At the turn of the new year, we marveled how Swedish doctors transplanted no less than nine wombs in patients who suffered from Mayer-Rokitansky-Kuster-Hauser syndrome or MRKH. Now a team of researchers from Mexico and the US have gone a whole step further – they engineered vaginal tissue in the lab and transplanted it in four women diagnosed with MRKH. Eight years later, their reproductive organs are functioning normally and are sexually active.
About one in 4,500 women are diagnosed with MRKH, a disease which causes the vagina not to form properly during development and, generally, is characterized by a missing uterus. Current treatment is mostly through dilation, or in severe cases, surgical reconstruction of the vagina. One type of such surgery involves carving a canal by dissecting the space where the vagina failed to form and lining it with a graft [McIndoe procedure]. Unfortunately, the grafts don’t contain all of the layers of the vagina, with the missing component that is most common being the muscle layer.
Doctors collected vaginal tissue samples from four women diagnosed with MRKH, aged 13—18 years, during May 2005 and August 2008. The cells from the vulvar tissue were cultured in a lab, then the researchers seeded epithelial and muscle cells onto biodegradable scaffolds which were designed following MRI scans. The scaffolds were incubated for seven days to allow the cells to expand and grow. Once these were deemed ready, they were surgically implanted to the patients.

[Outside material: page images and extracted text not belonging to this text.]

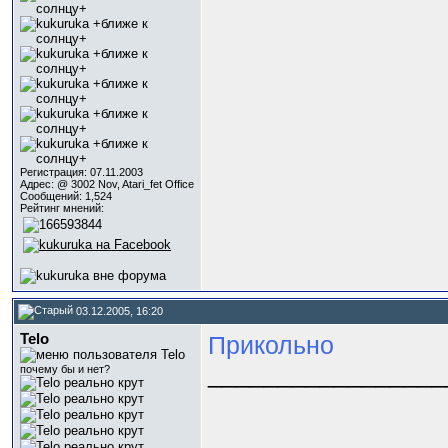
Регистрация: 07.11.2003
Адрес: @ 3002 Nov, Atari_fet Office
Сообщений: 1,524
Рейтинг мнений:
03.12.2005, 16:20
Telo
Прикольно
_________________
почему бы и нет?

All the patients fared well, except one case where a complication elicited a second surgery six months later, but everything fell in order for her too afterwards. Essentially, the doctors engineered in a lab vaginal organs and implanted them in humans – eight years later the extensive follow-up study concludes that the women are healthy and sexually active with the constructs in place.
It’s not only MRKH diagnosed women that may benefit from the findings of this pilot study. CAIS women, virilized CAH women, intersex women, and any woman whose vagina was damaged may choose to follow the same procedure. Findings were published in The Lancet.